= WHAT THE EXERCISE ASKS =
Read the lines of the data below and retrieve those with "إمكانات".

= THE INPUT =
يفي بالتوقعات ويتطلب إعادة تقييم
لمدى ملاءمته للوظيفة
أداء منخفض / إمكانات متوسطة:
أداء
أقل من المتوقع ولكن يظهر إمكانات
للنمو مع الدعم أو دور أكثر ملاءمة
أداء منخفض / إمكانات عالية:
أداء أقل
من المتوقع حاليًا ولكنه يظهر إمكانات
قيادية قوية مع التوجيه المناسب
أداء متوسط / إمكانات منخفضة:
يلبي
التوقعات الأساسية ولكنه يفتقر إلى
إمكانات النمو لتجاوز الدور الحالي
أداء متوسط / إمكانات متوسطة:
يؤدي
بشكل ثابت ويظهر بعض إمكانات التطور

...

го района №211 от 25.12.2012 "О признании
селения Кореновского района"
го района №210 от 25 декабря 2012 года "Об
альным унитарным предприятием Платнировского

= RESULT BELOW =
أداء منخفض / إمكانات متوسطة:
أقل من المتوقع ولكن يظهر إمكانات
أداء منخفض / إمكانات عالية:
من المتوقع حاليًا ولكنه يظهر إمكانات
أداء متوسط / إمكانات منخفضة:
إمكانات النمو لتجاوز الدور الحالي
أداء متوسط / إمكانات متوسطة:
بشكل ثابت ويظهر بعض إمكانات التطور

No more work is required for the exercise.